Ces questions sont d'autant plus cruciales que l'état actuel de nos équipements peut remettre en cause les ambitions militaires de la France. La cohérence de notre modèle devient de plus en plus problématique. Les principaux et symptômes causes de la fragilité grandissante sont connus : équipements atteignant la limite d'âge, notamment les véhicules de l'avant-blindés, sur-sollicitation des OPEX qui a accéléré l'usure des matériels sans que la chaîne de maintien en condition opérationnelle (MCO) ait été en mesure de répondre ; trous capacitaires en matière de patrouilleurs pour la marine, d'avions ravitailleurs et, bien sûr, de transport stratégique.
Certes, les historiens et les spécialistes diront que cette situation n'a rien de surprenant ou de neuf : l'écart entre nos ambitions et nos moyens en matière de défense ne date pas d'aujourd'hui et, pour certains, il n'y aurait pas lieu de s'inquiéter. Mais ce qui était autrefois supportable le devient beaucoup moins après cinq années d'OPEX intensives appelées, semble-t-il, à perdurer. C'est bien ce que montrent les difficultés que rencontrent les Britanniques qui, après leur engagement en Irak et en Afghanistan, s'emploient depuis 2010 à remonter la pente.
Deux chiffres résument l'ampleur de l'effort à accomplir lorsque le modèle est fragilisé. En 2016, le budget de la défense britannique a dû franchir une marche de 2,5 milliards d'euros. Le budget global hors pension est supérieur au nôtre de 14 milliards.

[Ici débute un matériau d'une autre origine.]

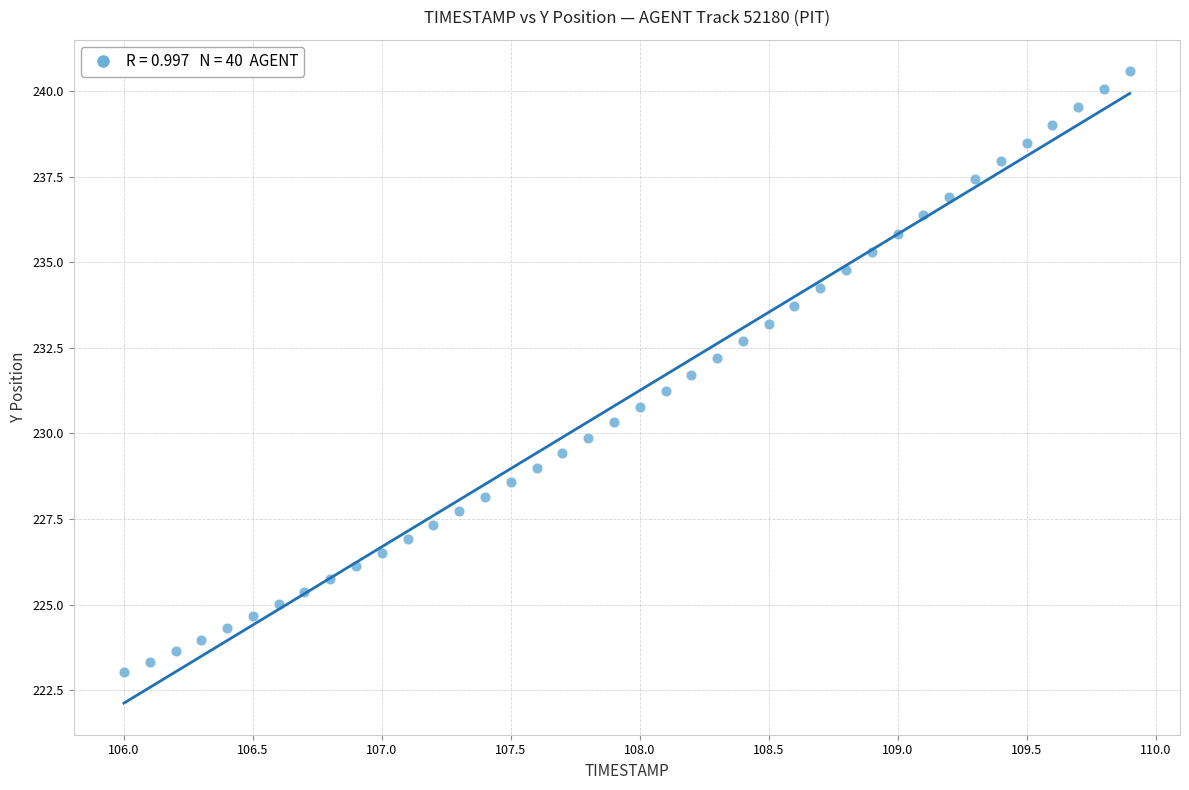

What is the range of X values (max minus min)?

3.9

Il vous incombe ainsi, madame la ministre, de gérer une situation extrêmement délicate. Dans l'opinion – et sans doute auprès de beaucoup de vos collègues du Gouvernement – votre ministère reste privilégié. Mais si on analyse les besoins liés à l'accomplissement des missions confiées aux armées, le compte n'y est pas. Il vous faudra beaucoup de pédagogie et de diplomatie pour dire les choses sans rompre la solidarité ministérielle. Je vous souhaite d'avoir ce talent.